Nico Vuyge's blog

Taking the blue AND the red pill

Google's performance analysis comparing C++, Java, Scala and Go

Nico Vuyge

The Register recently commented on a Google research paper comparing the performance of C++, Java, Scala and Go. I'd like to provide my own comments here.

The performance results show that the optimised C++ code is by far the fasted solution. And 'by far' is really an understatement: The Java code is between 4 and 6 times slower, depending on wether you're running 32-bit or 64-bit code. To put this in perspective, this means that this (single-threaded) C++ code on a 1998 era 450 MHz Pentium II would run as fast as on today's 3GHz desktop CPU's. We're basically wasting 15 years of CPU progress by not using the fastest language.

"We find that in regards to performance, C++ wins out by a large margin. However, it also required the most extensive tuning efforts, many of which were done at a level of sophistication that would not be available to the average programmer."

I don't agree with the second part of this quote. The optimisations described in the article are rather trivial like choosing the most appropriate container type (hash_map instead map), and initializing the containers with an properly chosen initial size.

I wouldn't be surprised that if the test would have been implemented in C#, the results would be similar to the Java results. I have some anecdotal evidence: Last year, I took a week off to experiment with the new parallel language features in Visual Studio 2010 (yes, I'm one of those persons who considers that 'holiday'), both in C# and in C++. My test consisted of the same small problem (but with a very large data set), implemented in a straightforward way in C# and C++. I then optimised both implementations (a test case for the VS2010 profilers), and then built various parallel versions with the new .Net and C++ parallel class libaries. My conclusion was that the basic single threaded version in C++ was similar in performance (using 1 core) to the optimised parallel version in C# that used all 8 (hyper-threaded) cores of my quad core laptop. And the parallel version in C++ scaled very well with predictable performance. The parallel C# version had more variability in the performance, probably due to the effects of garbage collection.
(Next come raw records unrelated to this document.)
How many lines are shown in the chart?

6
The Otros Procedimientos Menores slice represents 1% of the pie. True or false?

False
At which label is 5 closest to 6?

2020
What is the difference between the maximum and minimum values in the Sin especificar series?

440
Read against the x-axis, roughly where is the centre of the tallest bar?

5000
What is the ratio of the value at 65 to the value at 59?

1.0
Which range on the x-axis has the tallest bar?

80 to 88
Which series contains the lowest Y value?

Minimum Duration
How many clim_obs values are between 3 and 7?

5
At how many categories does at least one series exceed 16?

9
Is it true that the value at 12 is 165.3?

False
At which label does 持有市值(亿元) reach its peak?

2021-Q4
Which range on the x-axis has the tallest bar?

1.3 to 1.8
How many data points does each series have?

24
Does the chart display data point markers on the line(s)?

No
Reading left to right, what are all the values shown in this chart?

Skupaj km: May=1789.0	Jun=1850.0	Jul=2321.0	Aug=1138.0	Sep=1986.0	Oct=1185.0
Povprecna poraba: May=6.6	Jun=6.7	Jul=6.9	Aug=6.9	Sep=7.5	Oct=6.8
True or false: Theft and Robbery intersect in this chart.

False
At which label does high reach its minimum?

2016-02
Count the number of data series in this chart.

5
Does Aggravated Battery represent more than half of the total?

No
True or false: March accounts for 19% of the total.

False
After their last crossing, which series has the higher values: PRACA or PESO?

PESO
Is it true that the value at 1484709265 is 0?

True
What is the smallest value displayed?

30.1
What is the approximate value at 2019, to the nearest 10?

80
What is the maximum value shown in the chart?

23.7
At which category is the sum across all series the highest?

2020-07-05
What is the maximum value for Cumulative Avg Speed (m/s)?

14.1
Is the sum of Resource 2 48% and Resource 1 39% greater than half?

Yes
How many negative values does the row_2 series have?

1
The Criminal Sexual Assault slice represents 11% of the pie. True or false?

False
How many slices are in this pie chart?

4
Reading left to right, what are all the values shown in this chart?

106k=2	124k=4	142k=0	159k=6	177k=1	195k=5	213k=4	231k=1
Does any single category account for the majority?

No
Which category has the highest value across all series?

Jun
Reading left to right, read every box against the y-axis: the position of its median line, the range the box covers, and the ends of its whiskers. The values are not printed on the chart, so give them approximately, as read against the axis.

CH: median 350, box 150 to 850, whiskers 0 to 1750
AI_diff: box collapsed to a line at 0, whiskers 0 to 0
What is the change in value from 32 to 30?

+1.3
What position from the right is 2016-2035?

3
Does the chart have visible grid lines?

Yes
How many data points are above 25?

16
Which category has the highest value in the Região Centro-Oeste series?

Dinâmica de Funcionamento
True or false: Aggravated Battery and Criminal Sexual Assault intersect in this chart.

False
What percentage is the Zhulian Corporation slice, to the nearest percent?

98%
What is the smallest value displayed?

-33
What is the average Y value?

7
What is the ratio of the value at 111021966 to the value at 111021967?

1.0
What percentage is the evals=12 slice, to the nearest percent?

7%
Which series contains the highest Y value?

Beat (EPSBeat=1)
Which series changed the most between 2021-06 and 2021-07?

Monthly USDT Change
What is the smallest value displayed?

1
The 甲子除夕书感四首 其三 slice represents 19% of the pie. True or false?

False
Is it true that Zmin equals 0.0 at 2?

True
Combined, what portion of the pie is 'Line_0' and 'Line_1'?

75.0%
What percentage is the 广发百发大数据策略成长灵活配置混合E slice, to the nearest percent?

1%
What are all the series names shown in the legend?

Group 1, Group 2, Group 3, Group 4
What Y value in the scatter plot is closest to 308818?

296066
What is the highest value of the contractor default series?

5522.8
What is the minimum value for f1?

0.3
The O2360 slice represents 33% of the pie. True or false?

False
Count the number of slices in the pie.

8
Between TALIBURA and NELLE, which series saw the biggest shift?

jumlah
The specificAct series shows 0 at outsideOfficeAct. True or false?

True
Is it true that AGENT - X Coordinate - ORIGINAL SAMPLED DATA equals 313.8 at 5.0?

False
This reminds me of a statement of Herb Sutter in a panel discussion on the future of software development in the 2009 PDC. He said that it won't be long before we've exhausted all gains possible by parallelisation, and that from then on, plain old software optimisation will come fashionable again. I would like to add here that this is best done from the best starting point, and that is using the most performant language.